→ **ЗАДАНИЯ**:
#1 В каком возрасте дебютировал Лев Лосев, согласно тексту о петербургской словесности?
#2 Назовите все качества, которыми Лосев, по словам текста о петербургской словесности, наделен «в равной мере».

Александр Генис: Сегодня мы выбрали такую пару авторов, которые ярче всего в Новой России представляют петербургскую словесность. Это – поэт Лев Лосев и прозаик Татьяна Толстая. В сопоставлении их творчество немедленно и остро проявляет характерную черту этой школы: Толстая пишет поэтическую прозу, Лосев сочинял прозаические стихи, стихи, в которых проза становилась поэзией, не переставая быть прозой. Лосев-поэт, а есть еще и Лосев-филолог, комментатор и мемуарист, о котором мы поговорим позже, вошел в литературу поздно и постепенно, чтобы занять на русском Парнасе второе – после Бродского – место.
Дебютировав в 37 лет, в том возрасте, что для других поэтов стал роковым, Лосев избежал свойственного юным дарованиям ''страха влияния''. Он не знал его потому, что считал влияние культурой, ценил преемственность и не видел греха в книжной поэзии. Среди чужих слов его музе было также вольготно, как другим среди облаков и березок. Войдя в поэзию без скандала и по своим правилам, Лосев сразу начал со взрослых стихов и оказался ни на кого не похожим, включая, - это сознательный выбор! – на Бродского. Друзья и современники, они смотрели на мир одинаково, но писали о нем по-разному. Играя в классиков, Лосев отводил себе место Вяземского при Пушкине. Просвещенный консерватор, строгий наблюдатель нравов, немного стародум, в равной мере наделенный тонким остроумием, ироничной проницательностью, и скептической любовью к родине. На последней необходимо настоять, потому что Лосев был отнюдь не безразличен к политике. Разделяя взгляды вермонтского соседа, он, как и Солженицын, в сущности, мечтал увидеть Россию, ''обустроенной'' по новооанглийской мерке. Локальная, добрососедская демократия, а главное – чтобы хоть что-нибудь росло.

→ **ИСХОДНЫЕ МАТЕРИАЛЫ**:
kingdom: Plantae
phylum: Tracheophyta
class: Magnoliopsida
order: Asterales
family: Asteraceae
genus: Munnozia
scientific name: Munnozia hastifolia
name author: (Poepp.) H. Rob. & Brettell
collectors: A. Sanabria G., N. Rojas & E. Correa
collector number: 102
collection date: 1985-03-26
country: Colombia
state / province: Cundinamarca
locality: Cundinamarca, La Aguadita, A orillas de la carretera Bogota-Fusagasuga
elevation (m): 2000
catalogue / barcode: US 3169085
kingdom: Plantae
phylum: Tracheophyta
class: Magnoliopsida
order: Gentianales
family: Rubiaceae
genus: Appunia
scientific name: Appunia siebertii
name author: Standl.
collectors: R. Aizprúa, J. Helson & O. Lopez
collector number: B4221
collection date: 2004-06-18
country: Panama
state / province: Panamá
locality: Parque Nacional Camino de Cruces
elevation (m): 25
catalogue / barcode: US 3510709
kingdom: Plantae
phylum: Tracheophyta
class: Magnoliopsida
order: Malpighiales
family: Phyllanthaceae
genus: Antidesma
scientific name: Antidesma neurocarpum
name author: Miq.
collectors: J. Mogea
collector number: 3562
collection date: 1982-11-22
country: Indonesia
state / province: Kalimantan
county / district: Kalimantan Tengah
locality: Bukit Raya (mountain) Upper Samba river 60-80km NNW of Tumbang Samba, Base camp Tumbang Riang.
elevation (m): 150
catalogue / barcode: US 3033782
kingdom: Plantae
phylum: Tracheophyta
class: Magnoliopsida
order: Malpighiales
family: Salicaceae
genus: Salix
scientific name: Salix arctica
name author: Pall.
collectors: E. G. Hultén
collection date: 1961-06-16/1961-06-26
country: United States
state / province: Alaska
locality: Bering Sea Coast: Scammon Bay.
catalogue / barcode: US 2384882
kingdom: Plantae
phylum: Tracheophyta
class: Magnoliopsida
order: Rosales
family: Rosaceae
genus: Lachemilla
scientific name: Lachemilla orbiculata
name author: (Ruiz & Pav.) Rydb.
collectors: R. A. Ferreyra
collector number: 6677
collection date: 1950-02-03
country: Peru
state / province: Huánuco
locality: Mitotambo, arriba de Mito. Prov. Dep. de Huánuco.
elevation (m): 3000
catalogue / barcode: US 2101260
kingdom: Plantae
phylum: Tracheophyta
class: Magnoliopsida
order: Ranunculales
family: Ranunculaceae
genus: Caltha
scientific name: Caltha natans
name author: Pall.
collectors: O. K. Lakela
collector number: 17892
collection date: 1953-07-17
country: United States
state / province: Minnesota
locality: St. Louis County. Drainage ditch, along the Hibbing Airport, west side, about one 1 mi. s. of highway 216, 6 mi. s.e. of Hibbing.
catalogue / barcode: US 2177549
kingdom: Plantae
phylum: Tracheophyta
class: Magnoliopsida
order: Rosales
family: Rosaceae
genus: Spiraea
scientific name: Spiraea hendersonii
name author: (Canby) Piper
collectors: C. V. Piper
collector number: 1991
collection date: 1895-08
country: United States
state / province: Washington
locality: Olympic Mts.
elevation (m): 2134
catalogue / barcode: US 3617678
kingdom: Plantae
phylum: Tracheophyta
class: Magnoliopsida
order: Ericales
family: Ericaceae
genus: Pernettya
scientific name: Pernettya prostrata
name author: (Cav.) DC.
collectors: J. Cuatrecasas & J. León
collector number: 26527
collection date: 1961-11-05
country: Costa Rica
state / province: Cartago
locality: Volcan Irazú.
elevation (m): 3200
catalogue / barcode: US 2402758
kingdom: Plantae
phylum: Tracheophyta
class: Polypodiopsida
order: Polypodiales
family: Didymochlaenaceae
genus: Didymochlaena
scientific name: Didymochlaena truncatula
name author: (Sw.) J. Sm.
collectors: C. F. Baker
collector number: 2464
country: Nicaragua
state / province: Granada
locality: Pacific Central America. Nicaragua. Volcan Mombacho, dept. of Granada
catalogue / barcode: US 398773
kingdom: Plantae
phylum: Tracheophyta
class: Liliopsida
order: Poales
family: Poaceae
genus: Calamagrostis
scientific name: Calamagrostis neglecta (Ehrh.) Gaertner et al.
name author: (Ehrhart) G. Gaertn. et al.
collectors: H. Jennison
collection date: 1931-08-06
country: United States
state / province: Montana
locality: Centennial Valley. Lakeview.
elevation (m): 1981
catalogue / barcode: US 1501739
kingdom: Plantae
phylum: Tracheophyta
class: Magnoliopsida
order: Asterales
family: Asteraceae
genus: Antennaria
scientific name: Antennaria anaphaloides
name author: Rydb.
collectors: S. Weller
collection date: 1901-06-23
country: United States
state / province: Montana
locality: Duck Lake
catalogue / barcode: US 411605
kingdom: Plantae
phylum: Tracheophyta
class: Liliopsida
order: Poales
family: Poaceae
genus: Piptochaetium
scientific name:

→ **ОТВЕТЫ**:
#1 Лосев дебютировал в 37 лет.

#2 Это тонкое остроумие, ироничная проницательность и скептическая любовь к родине.